(Provided material begins)

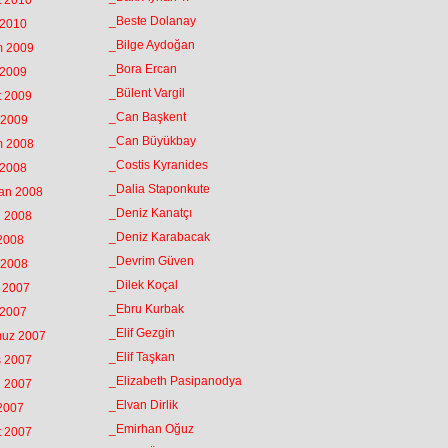
t 2010
_Beste Dolanay
 2010
_Bilge Aydoğan
m 2009
_Bora Ercan
 2009
_Bülent Vargil
t 2009
_Can Başkent
 2009
_Can Büyükbay
m 2008
_Costis Kyranides
 2008
_Dalia Staponkute
ran 2008
_Deniz Kanatçı
n 2008
_Deniz Karabacak
 2008
_Devrim Güven
 2008
_Dilek Koçal
k 2007
_Ebru Kurbak
 2007
_Elif Gezgin
muz 2007
_Elif Taşkan
s 2007
_Elizabeth Pasipanodya
n 2007
_Elvan Dirlik
 2007
_Emirhan Oğuz
t 2007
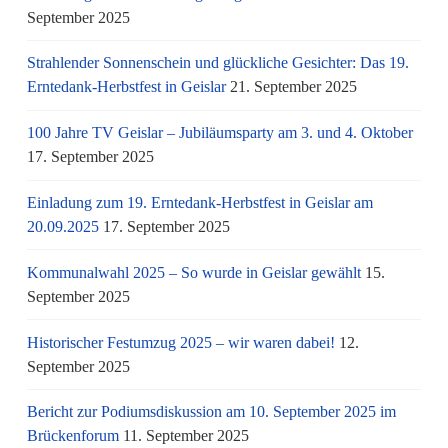
September 2025
Strahlender Sonnenschein und glückliche Gesichter: Das 19.
Erntedank-Herbstfest in Geislar
21. September 2025
100 Jahre TV Geislar – Jubiläumsparty am 3. und 4. Oktober
17. September 2025
Einladung zum 19. Erntedank-Herbstfest in Geislar am
20.09.2025
17. September 2025
Kommunalwahl 2025 – So wurde in Geislar gewählt
15.
September 2025
Historischer Festumzug 2025 – wir waren dabei!
12.
September 2025
Bericht zur Podiumsdiskussion am 10. September 2025 im
Brückenforum
11. September 2025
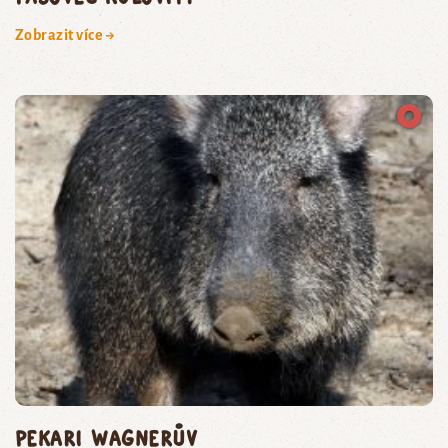
Zobrazit více →
pekari Wagnerův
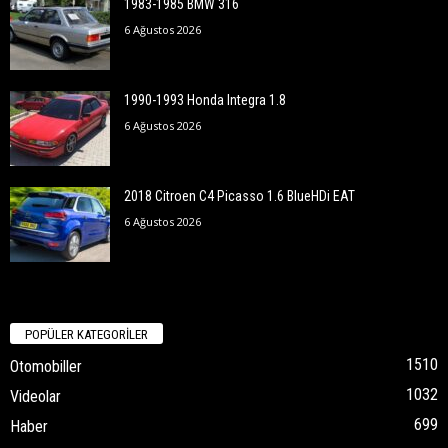
1983-1985 BMW 316
6 Ağustos 2026
1990-1993 Honda Integra 1.8
6 Ağustos 2026
2018 Citroen C4 Picasso 1.6 BlueHDi EAT
6 Ağustos 2026
POPÜLER KATEGORİLER
1510
Otomobiller
1032
Videolar
699
Haber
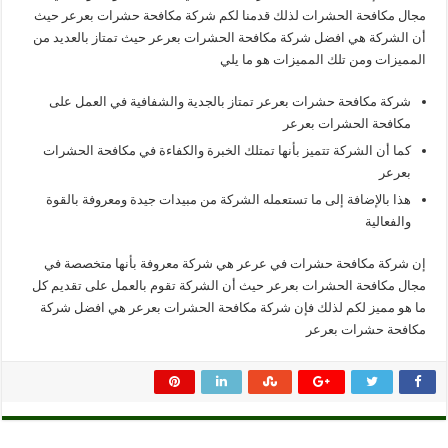
مجال مكافحة الحشرات لذلك قدمنا لكم شركة مكافحة حشرات بعرعر حيث
أن الشركة هي افضل شركة مكافحة الحشرات بعرعر حيث تمتاز بالعديد من
المميزات ومن تلك المميزات هو ما يلي
شركة مكافحة حشرات بعرعر تمتاز بالجدية والشفافية في العمل على
مكافحة الحشرات بعرعر
كما أن الشركة تتميز بأنها تمتلك الخبرة والكفاءة في مكافحة الحشرات
بعرعر
هذا بالإضافة إلى ما تستعمله الشركة من مبيدات جيدة ومعروفة بالقوة
والفعالية
إن شركة مكافحة حشرات في عرعر هي شركة معروفة بأنها متخصصة في
مجال مكافحة الحشرات بعرعر حيث أن الشركة تقوم بالعمل على تقديم كل
ما هو مميز لكم لذلك فإن شركة مكافحة الحشرات بعرعر هي افضل شركة
مكافحة حشرات بعرعر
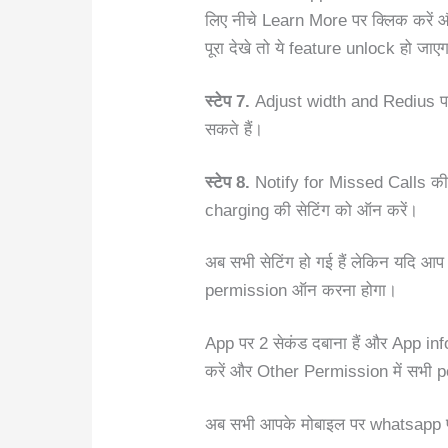
लिए नीचे Learn More पर क्लिक करें
पूरा देखे तो ये feature unlock हो जा
स्टेप 7.
Adjust width and Redius पर 
सकते हैं।
स्टेप 8.
Notify for Missed Calls की
charging की सेटिंग को ऑन करें।
अब सभी सेटिंग हो गई हैं लेकिन यदि आ
permission ऑन करना होगा।
App पर 2 सेकंड दबाना हैं और App inf
करें और Other Permission में सभी 
अब सभी आपके मोबाइल पर whatsapp 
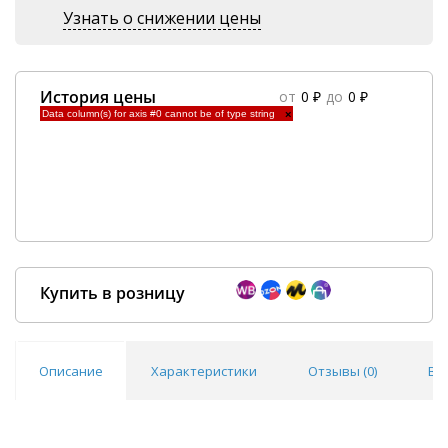
Узнать о снижении цены
История цены
от
0 ₽
до
0 ₽
Data column(s) for axis #0 cannot be of type string
×
Купить в розницу
Описание
Характеристики
Отзывы (
0
)
Во
Покупка оптом от
500 ₽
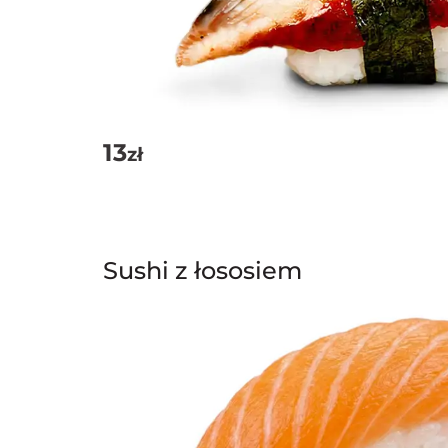
13
zł
Sushi z łososiem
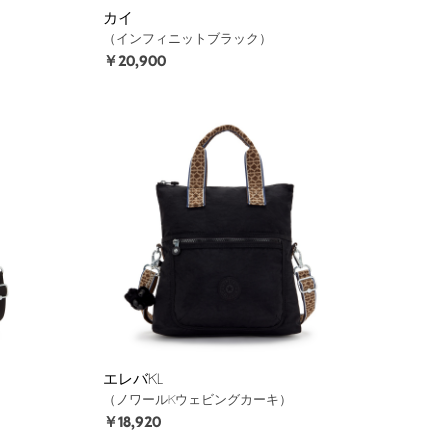
カイ
（インフィニットブラック）
￥20,900
エレバKL
（ノワールKウェビングカーキ）
￥18,920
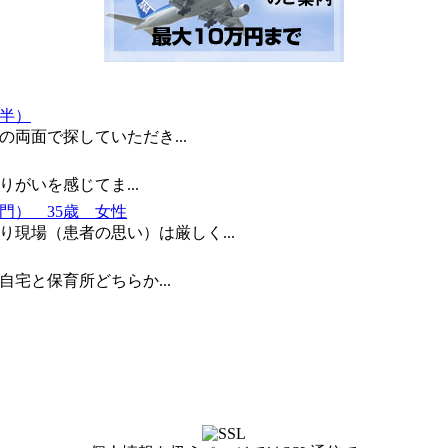
代半）
両面で探していただき...
がいを感じてま...
門） 35歳 女性
り現場（患者の思い）は厳しく...
宅と保育所どちらか...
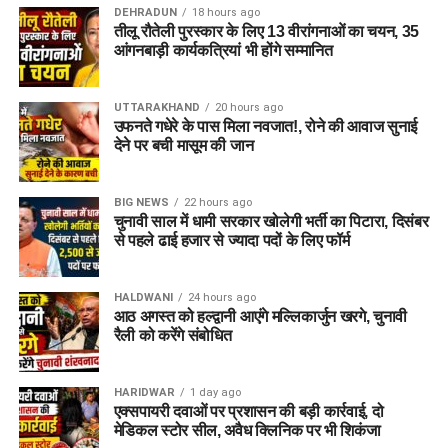
DEHRADUN
18 hours ago
तीलू रौतेली पुरस्कार के लिए 13 वीरांगनाओं का चयन, 35
आंगनबाड़ी कार्यकत्रियां भी होंगे सम्मानित
UTTARAKHAND
20 hours ago
उफनते गधेरे के पास मिला नवजात!, रोने की आवाज सुनाई
देने पर बची मासूम की जान
BIG NEWS
22 hours ago
चुनावी साल में धामी सरकार खोलेगी भर्ती का पिटारा, दिसंबर
से पहले ढाई हजार से ज्यादा पदों के लिए फॉर्म
HALDWANI
24 hours ago
आठ अगस्त को हल्द्वानी आएंगे मल्लिकार्जुन खरगे, चुनावी
रैली को करेंगे संबोधित
HARIDWAR
1 day ago
एक्सपायरी दवाओं पर प्रशासन की बड़ी कार्रवाई, दो
मेडिकल स्टोर सील, अवैध क्लिनिक पर भी शिकंजा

(Provided material ends)

■ Exercise
Report every line of the material that contains the string "بأنها", copying each such line in full. Case counts when matching.

■ Result of the exercise
كما أن الشركة تتميز بأنها تمتلك الخبرة والكفاءة في مكافحة الحشرات
إن شركة مكافحة حشرات في عرعر هي شركة معروفة بأنها متخصصة في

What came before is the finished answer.